Полисть разом вышла из берегов. Гостиный двор, площадь Революции залило водой. По улицам заскрежетали льдины. Волны бились о стены домов и сносили заборы. На высоких крылечках сидели крысы, кошки, собаки. А вода прибывала каждую минуту.
Неделю назад Калугин предупредил председателя исполкома о возможном наводнении, но в своем отечестве нет пророков — бедствие захватило Руссу врасплох. Повсюду срочно возводили настилы, сколачивали плоты, ремонтировали лодки.
Да, неутешительная картина. Все низины города под водой. От стихии всегда неудобства, беды, жертвы. И в то же время какое богатое зрелище — венецианский пейзаж! Под окнами двойное солнце, крылечные пристани, «гондолы», а волны гуляют и плещутся меж белых арок Гостиного двора.
Воркун повернул ушкуй на Александровскую улицу. По ней пожарники на длинных линейках везли школьников. Ребята возбужденно кричали. На плывшем черном комоде жалобно мяукал серый котенок.
Иван Матвеевич подрулил к комоду. Леша спас дрожащего мокрого котенка. Школьники благодарно замахали руками.
Туча накрыла город. Заморосил дождик. Ветер гнал волны в сторону Спасо-Преображенского монастыря, который, как и все старинные храмы, был воздвигнут на высоком месте.
Центральная площадка, окруженная церквами и монастырскими корпусами, забита народом. Здесь спасались те, квартиры которых затопило. К людским голосам и детскому плачу примешивались мычание коров и лай собак. А из открытой двери собора доносилось песнопение. Духовенство тоже «откликнулось» на стихийное бедствие: день и ночь служило молебны, умиротворяя разгневанную богородицу.
Вода залила монастырский сад и подобралась почти к самому кладбищу. Между могил виднелись люди. Они осматривали надгробные памятники.
Дождь кончился. Снова выглянуло солнце. Воркун загнал лодку в кусты бузины, а Леша помог Любе выскочить на сушу.
Работа в уголовном розыске пригодилась: Иван, действуя финкой, легко открыл старый замок часовенки. Пахнуло ржавым железом. Алеша поднял дверцу склепа и, приняв спички от начальника, спустился вниз по кирпичной лесенке. Он скрылся меж двух свинцовых гробов.
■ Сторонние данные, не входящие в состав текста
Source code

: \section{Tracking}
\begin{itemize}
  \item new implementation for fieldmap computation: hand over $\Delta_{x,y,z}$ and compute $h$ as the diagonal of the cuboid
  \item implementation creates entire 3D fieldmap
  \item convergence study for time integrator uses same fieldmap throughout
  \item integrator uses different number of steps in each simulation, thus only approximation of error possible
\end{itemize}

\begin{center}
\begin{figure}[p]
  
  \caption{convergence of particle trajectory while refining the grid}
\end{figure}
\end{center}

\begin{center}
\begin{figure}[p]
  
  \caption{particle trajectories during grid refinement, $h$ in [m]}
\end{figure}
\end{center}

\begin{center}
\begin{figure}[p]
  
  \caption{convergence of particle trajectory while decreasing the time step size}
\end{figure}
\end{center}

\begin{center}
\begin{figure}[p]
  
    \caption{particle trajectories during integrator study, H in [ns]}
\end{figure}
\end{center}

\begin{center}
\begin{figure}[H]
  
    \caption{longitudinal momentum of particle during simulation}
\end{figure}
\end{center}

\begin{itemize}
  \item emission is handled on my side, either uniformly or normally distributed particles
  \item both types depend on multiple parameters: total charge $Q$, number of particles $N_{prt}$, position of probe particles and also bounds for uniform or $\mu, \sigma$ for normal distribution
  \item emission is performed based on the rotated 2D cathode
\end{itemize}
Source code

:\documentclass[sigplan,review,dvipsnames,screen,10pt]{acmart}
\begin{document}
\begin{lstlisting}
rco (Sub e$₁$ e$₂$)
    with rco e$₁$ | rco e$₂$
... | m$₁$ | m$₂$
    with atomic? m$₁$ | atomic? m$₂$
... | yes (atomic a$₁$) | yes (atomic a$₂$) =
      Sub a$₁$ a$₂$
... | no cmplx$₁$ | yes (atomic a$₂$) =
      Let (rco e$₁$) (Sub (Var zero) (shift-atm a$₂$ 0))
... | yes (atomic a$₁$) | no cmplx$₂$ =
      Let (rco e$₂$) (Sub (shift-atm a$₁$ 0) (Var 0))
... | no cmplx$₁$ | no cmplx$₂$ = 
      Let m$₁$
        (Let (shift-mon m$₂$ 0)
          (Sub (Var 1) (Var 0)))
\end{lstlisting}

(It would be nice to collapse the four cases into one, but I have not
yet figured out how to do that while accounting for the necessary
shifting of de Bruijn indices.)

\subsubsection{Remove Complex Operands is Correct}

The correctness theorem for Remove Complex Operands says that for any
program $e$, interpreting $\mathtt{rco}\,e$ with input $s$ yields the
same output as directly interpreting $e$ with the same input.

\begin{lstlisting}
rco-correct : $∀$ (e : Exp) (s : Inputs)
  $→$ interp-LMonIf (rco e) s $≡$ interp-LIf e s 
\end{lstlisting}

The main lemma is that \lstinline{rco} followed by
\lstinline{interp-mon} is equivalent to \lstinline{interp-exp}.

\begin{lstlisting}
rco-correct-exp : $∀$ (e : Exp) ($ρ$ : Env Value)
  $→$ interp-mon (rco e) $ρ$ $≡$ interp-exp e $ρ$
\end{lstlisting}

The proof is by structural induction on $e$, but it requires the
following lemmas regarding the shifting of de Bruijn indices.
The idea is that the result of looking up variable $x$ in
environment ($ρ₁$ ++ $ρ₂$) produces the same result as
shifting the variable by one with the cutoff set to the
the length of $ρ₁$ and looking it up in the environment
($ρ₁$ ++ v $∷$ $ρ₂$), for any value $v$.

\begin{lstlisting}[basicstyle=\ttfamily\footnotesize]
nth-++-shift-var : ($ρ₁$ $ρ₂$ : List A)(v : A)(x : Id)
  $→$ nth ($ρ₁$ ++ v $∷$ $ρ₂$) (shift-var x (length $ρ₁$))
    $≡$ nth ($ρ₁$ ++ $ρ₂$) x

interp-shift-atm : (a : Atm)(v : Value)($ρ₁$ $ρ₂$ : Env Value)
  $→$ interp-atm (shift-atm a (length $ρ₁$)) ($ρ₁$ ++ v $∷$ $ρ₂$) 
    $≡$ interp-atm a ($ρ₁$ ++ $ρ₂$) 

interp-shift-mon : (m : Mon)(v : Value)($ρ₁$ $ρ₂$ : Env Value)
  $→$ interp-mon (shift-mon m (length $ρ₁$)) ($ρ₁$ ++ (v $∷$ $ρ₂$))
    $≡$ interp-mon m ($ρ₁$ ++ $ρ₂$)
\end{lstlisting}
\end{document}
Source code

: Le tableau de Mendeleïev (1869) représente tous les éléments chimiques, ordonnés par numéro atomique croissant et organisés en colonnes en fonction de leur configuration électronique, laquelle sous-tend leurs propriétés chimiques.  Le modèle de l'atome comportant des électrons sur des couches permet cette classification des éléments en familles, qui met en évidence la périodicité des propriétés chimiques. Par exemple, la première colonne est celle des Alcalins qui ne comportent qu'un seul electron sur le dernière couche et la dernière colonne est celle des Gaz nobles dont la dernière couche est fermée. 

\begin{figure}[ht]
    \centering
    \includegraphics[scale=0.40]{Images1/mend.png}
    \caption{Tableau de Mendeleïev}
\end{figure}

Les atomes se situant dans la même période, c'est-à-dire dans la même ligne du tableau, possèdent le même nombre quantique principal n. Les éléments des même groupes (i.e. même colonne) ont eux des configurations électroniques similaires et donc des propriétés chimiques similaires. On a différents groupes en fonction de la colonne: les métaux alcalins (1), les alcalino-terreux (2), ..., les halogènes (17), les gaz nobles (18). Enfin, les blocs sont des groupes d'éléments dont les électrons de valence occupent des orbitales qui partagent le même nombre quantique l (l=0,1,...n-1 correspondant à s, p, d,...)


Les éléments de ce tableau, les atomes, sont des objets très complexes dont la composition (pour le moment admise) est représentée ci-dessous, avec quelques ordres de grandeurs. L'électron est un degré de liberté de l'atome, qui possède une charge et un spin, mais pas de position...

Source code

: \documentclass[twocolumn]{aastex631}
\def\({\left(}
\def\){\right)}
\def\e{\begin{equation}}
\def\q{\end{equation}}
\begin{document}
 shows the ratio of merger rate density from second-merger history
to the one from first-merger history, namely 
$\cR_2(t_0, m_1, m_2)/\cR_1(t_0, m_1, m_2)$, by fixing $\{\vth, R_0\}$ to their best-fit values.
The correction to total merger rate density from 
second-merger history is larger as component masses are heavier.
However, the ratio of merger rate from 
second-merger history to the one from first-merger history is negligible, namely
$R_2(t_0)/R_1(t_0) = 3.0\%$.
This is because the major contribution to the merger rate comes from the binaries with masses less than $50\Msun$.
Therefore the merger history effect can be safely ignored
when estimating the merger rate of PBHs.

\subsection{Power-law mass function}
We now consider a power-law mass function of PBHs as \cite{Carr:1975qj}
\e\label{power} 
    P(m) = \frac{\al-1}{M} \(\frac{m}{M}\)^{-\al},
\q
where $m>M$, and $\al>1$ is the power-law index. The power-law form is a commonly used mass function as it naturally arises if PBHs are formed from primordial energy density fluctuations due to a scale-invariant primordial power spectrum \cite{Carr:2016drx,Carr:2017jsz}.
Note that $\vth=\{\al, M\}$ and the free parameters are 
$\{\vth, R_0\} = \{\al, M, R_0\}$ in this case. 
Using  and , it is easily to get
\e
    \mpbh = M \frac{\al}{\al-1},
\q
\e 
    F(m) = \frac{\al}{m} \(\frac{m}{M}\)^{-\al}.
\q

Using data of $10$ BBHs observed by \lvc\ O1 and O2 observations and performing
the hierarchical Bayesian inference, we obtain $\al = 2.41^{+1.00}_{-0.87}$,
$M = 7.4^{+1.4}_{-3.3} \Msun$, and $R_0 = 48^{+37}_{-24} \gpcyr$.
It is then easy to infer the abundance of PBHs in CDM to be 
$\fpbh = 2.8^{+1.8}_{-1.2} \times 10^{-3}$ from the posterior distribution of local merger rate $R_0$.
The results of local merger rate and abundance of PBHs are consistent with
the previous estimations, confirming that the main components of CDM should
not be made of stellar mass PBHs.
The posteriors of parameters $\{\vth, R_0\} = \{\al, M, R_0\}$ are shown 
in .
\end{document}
Вспыхнул огонек. Раздались шаги. Заскрипела железяка. Что-то брякнулось о цементный пол. Затем из темноты показалась довольная физиономия молодого чекиста:
— Нашел! Нашел!
— Вылезай, дружище…
Люба метелкой подмела пол склепа-часовенки, Воркун закрыл двери. Он рассчитал, что сейчас турист не придет за кладом: светло и зеваки бродят по кладбищу.
На всякий случай Иван оставил возле часовни Лешу и Любу.
Вечером Воркун вернулся с Калугиным. Они принесли молодым чекистам бутерброды и две бутылки молока. Дежурные доложили, что никто не подходил к солеваровской часовне.
Иван и Николай Николаевич поднялись на колокольню. Со второго яруса хорошо просматривалось кладбище. Калугин обратил внимание на затопленный город, который превратился в группу островов.
— Заметь, голубчик, в десятом веке арабский путешественник писатель Абу-Дасти землю руссов назвал «островом».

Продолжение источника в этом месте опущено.